TRECHO
Almanaque Garnier para o Ano de 1910, páginas 380 e 381, João Ribeiro, Rio de Janeiro (RJ).

http://memoria.bn.br/DocReader/348449/5011

Houve outros. Mas somente dois críticos literários extrapolaram todos os limites aceitáveis ainda no tempo de vida de Machado, ambos por motivo idêntico: o inconformismo e a raiva de terem sido alvos do autor, na função de crítico literário, quando ainda estavam no início de suas carreiras como escritores.

O crítico literário Machado de Assis

Machado exerceu a função de crítico literário entre 8 de outubro de 1865 (Ideal do crítico, no Diário do Rio de Janeiro) e outubro de 1879 (A nova geração, na Revista Brasileira).

Nos dois casos de rivalidade imortal, o autor cometeu, no primeiro, o erro supremo de um crítico, ao sugerir ou afirmar explicitamente ao colega criticado: “Você não serve para isso”.

Não há desqualificação maior, ainda mais quando dirigida a um novato, cuja ânsia de aprovação só se equivale à sua arrogância quanto ao valor da futura contribuição ao campo onde acaba de entrar ― especialmente no caso dos escritores, seres humanos conhecidos pelo equilíbrio psicológico e pela serenidade emocional.

No segundo caso, a crítica de Machado, embora menos radical, ainda assim afirmava que o autor deveria esquecer a produção passada e recomeçar, após ter publicado quatro livros de poesia, como se fosse um iniciante.

Que escritor não considera essa sugestão uma humilhação pública?

Os colegas criticados e futuros vingadores: Silvio Romero e Múcio Teixeira.

Como as vinganças foram caprichadas, extensas nas críticas e ricas nos insultos, este post tratará de Sílvio Romero, e o segundo de Múcio Teixeira.

DADOS PARA USAR
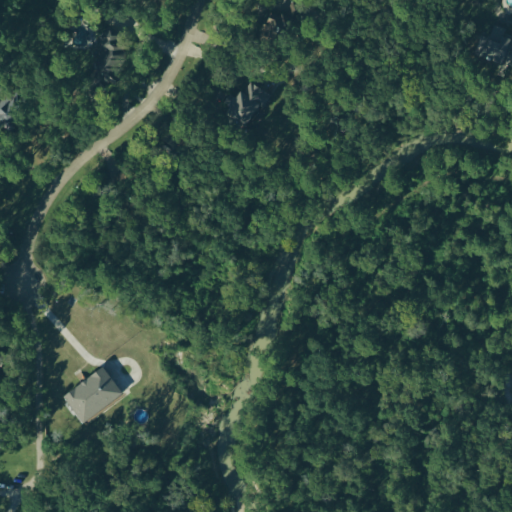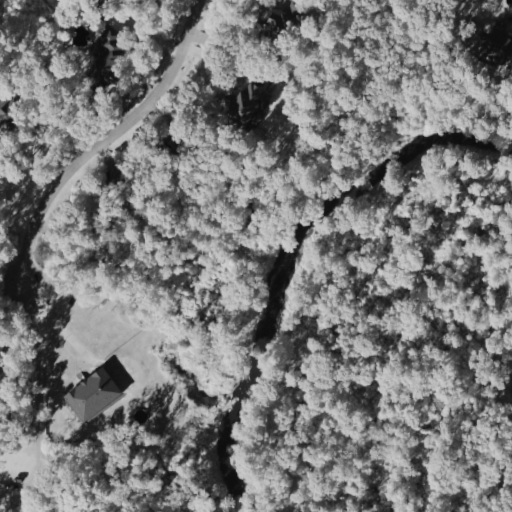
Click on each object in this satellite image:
road: (498, 14)
building: (277, 18)
building: (496, 49)
building: (109, 60)
building: (248, 104)
building: (11, 112)
road: (104, 139)
river: (293, 265)
road: (61, 330)
building: (2, 363)
building: (93, 395)
building: (94, 397)
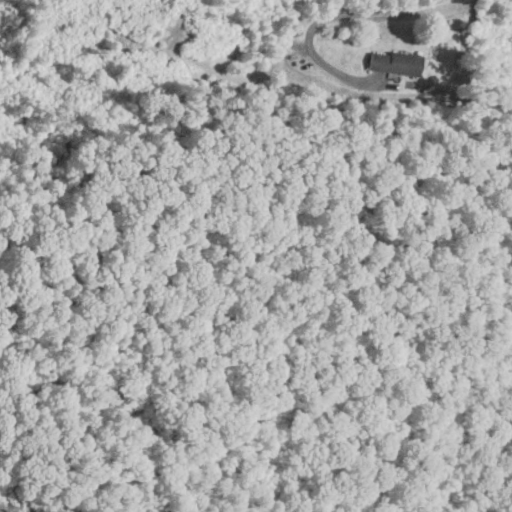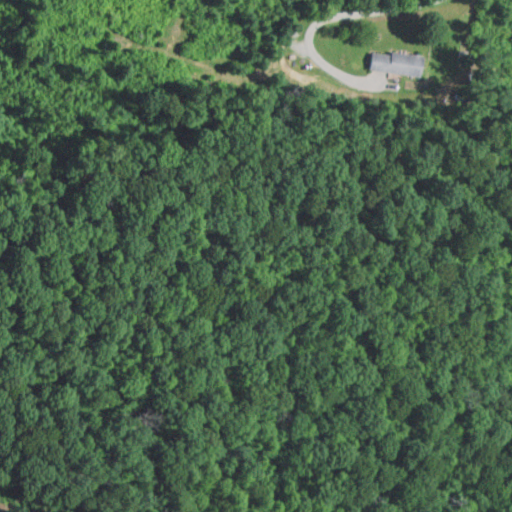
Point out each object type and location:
road: (331, 18)
building: (391, 63)
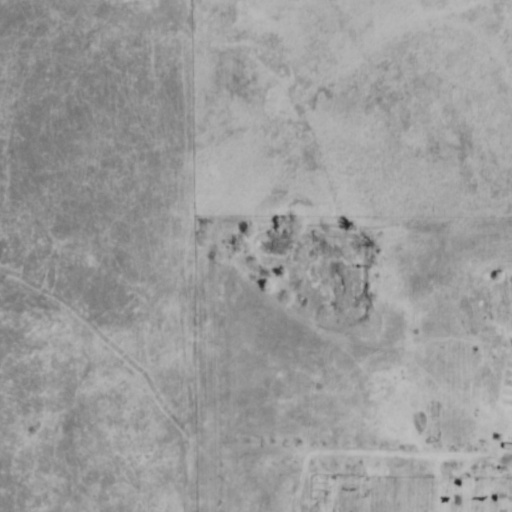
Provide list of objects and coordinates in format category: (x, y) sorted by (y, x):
crop: (6, 11)
crop: (352, 366)
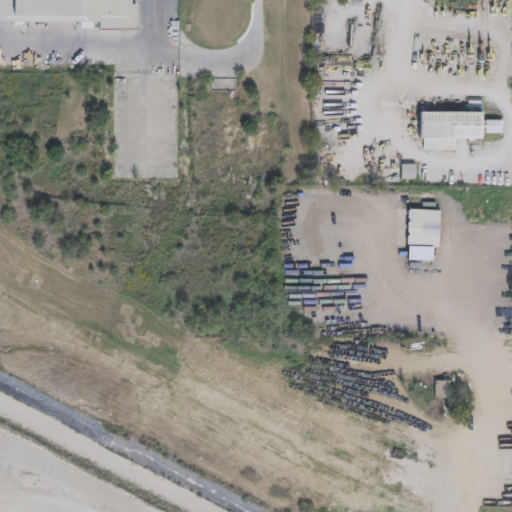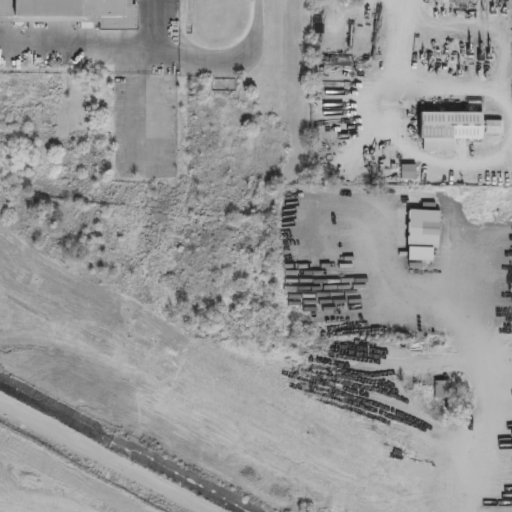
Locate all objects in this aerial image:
building: (76, 11)
building: (70, 12)
road: (152, 24)
road: (149, 49)
road: (412, 87)
building: (448, 125)
building: (448, 125)
building: (492, 126)
building: (492, 126)
road: (161, 152)
road: (446, 161)
building: (421, 228)
building: (421, 229)
road: (389, 369)
building: (440, 389)
building: (440, 389)
building: (449, 424)
building: (449, 425)
road: (484, 453)
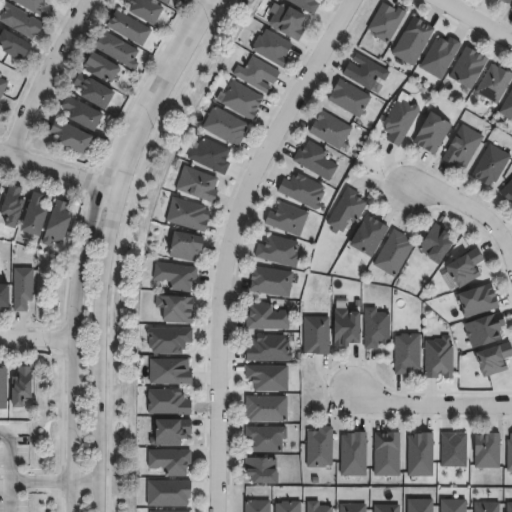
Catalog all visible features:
building: (162, 1)
building: (507, 1)
building: (166, 2)
building: (504, 2)
building: (304, 4)
building: (306, 5)
building: (34, 6)
building: (37, 7)
building: (511, 8)
building: (144, 10)
building: (148, 11)
road: (489, 12)
building: (19, 20)
building: (287, 20)
building: (288, 21)
building: (384, 21)
building: (21, 22)
building: (385, 22)
building: (128, 27)
building: (131, 30)
building: (411, 40)
building: (413, 41)
building: (12, 44)
building: (271, 46)
building: (17, 47)
building: (271, 47)
building: (117, 49)
building: (119, 51)
building: (441, 56)
building: (438, 57)
building: (100, 67)
building: (467, 67)
building: (471, 68)
building: (104, 69)
building: (364, 71)
building: (364, 72)
building: (255, 73)
building: (255, 74)
road: (47, 76)
building: (2, 84)
building: (492, 84)
building: (495, 84)
building: (3, 88)
building: (91, 90)
road: (156, 92)
building: (96, 93)
building: (348, 96)
building: (348, 98)
building: (240, 99)
building: (240, 99)
building: (507, 105)
building: (508, 107)
building: (81, 113)
building: (398, 114)
building: (85, 116)
building: (399, 118)
building: (224, 126)
building: (223, 127)
building: (329, 129)
building: (328, 130)
building: (428, 130)
building: (431, 133)
building: (70, 136)
building: (74, 138)
building: (458, 145)
building: (461, 147)
building: (208, 154)
building: (208, 155)
building: (313, 159)
building: (313, 160)
building: (489, 165)
building: (492, 165)
road: (54, 169)
building: (195, 183)
building: (197, 184)
building: (301, 190)
building: (301, 190)
building: (507, 191)
building: (508, 191)
building: (0, 193)
building: (1, 195)
building: (341, 203)
building: (11, 206)
building: (15, 206)
road: (467, 206)
building: (345, 210)
building: (185, 213)
building: (186, 214)
building: (33, 215)
building: (38, 215)
building: (284, 218)
building: (286, 219)
building: (57, 222)
building: (60, 224)
building: (365, 229)
building: (367, 235)
building: (431, 238)
road: (486, 238)
road: (230, 241)
building: (435, 243)
building: (183, 246)
building: (184, 246)
building: (389, 247)
building: (277, 250)
building: (278, 250)
building: (393, 252)
building: (460, 261)
building: (460, 270)
building: (173, 274)
building: (173, 276)
building: (269, 280)
building: (270, 281)
road: (489, 282)
building: (24, 288)
building: (22, 289)
building: (4, 296)
building: (6, 296)
building: (473, 296)
building: (476, 300)
building: (172, 307)
building: (174, 308)
building: (265, 316)
building: (266, 317)
building: (342, 323)
building: (372, 323)
building: (345, 327)
building: (375, 327)
building: (485, 327)
building: (483, 329)
building: (312, 330)
building: (315, 335)
building: (168, 338)
building: (167, 339)
road: (36, 340)
road: (71, 347)
building: (268, 347)
building: (268, 348)
building: (402, 348)
road: (103, 349)
building: (406, 353)
building: (435, 353)
building: (490, 355)
building: (437, 357)
building: (493, 359)
building: (169, 371)
building: (170, 372)
building: (266, 376)
building: (266, 377)
building: (20, 385)
building: (24, 386)
building: (2, 387)
building: (4, 388)
building: (166, 402)
building: (167, 402)
building: (264, 408)
building: (264, 408)
building: (169, 429)
building: (170, 430)
building: (264, 436)
building: (264, 438)
building: (317, 446)
building: (318, 446)
building: (486, 448)
building: (452, 449)
building: (452, 449)
building: (485, 450)
building: (508, 451)
building: (508, 451)
building: (352, 453)
building: (385, 453)
building: (418, 454)
building: (354, 455)
building: (388, 455)
road: (7, 456)
building: (421, 456)
building: (168, 460)
building: (168, 461)
building: (259, 469)
building: (260, 469)
road: (85, 482)
road: (24, 483)
building: (166, 492)
building: (167, 492)
building: (256, 505)
building: (418, 505)
building: (451, 505)
building: (255, 506)
building: (286, 506)
building: (317, 506)
building: (420, 506)
building: (454, 506)
building: (484, 506)
building: (508, 506)
building: (508, 506)
building: (286, 507)
building: (316, 507)
building: (351, 507)
building: (385, 507)
building: (485, 507)
building: (352, 508)
building: (385, 508)
building: (167, 511)
building: (168, 511)
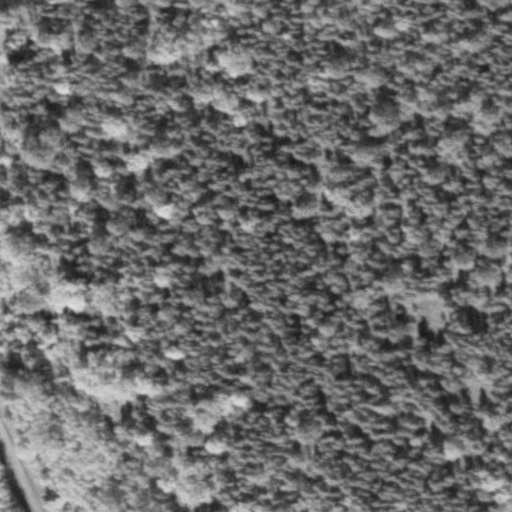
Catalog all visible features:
road: (21, 465)
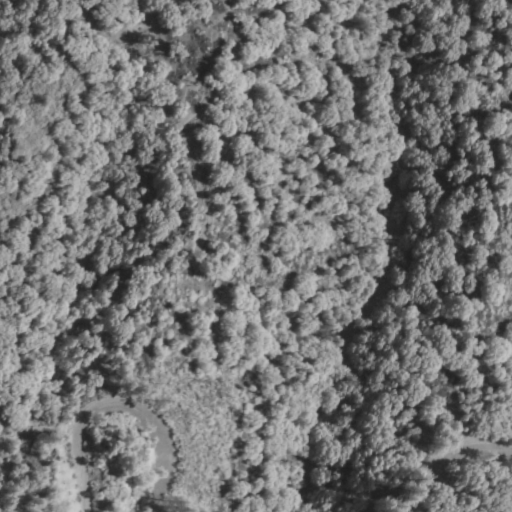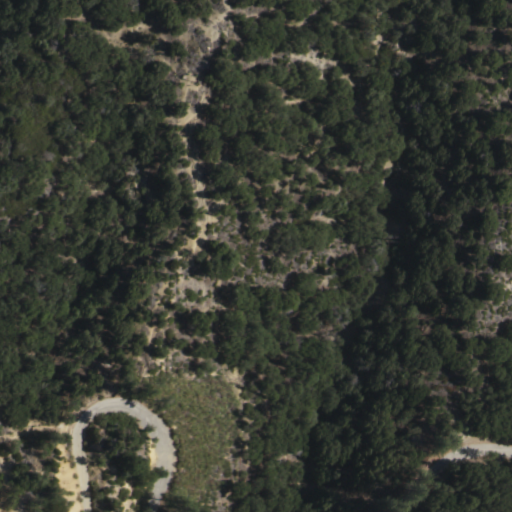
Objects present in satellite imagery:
road: (239, 480)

INSTRUÇÕES DE TRABALHO
(a) Repita os registros do começo até a linha com "crop: (352, 366)", essa linha inclusive, deixando as imagens de fora.
(b) Dê sequência ao texto sobre Machado de Assis e seus críticos a partir do ponto em que ele para.

RESPOSTAS DOS EXERCÍCIOS
(a)
Click on each object in this satellite image:
road: (498, 14)
building: (277, 18)
building: (496, 49)
building: (109, 60)
building: (248, 104)
building: (11, 112)
road: (104, 139)
river: (293, 265)
road: (61, 330)
building: (2, 363)
building: (93, 395)
building: (94, 397)
Point out each object type and location:
road: (331, 18)
building: (391, 63)
Provide list of objects and coordinates in format category: (x, y) sorted by (y, x):
crop: (6, 11)
crop: (352, 366)

(b)
A crítica de Machado a Sílvio Romero

A primeira iniciativa partiu de Sílvio Romero, então escrevendo como “Silvio Ramos”. Em maio de 1870, no jornal recifense A Crença, Sílvio criticou o novo livro de poemas de Machado de Assis no artigo A Poesia das “Falenas”, por seu “lirismo subjetivista” e “humorismo pretensioso”.

Três anos depois repetiu essas qualificações em artigo do jornal recifense O Movimento. O primeiro texto não se encontra disponível on-line, mas o segundo, intitulado A poesia de hoje, uma crítica veemente ao romantismo (“decaída escola”), foi reproduzido em Cantos do Fim do Século, a estreia de Sílvio Romero na poesia, em 1878.

Cantos do Fim do Século, página 242, Sílvio Romero, Rio de Janeiro (RJ) — https://bibdig.biblioteca.unesp.br/handle/10/25975

Machado de Assis, na época, se inseria na escola duramente criticada por Romero.

Veio o revide, em alto estilo, no ano seguinte (1879).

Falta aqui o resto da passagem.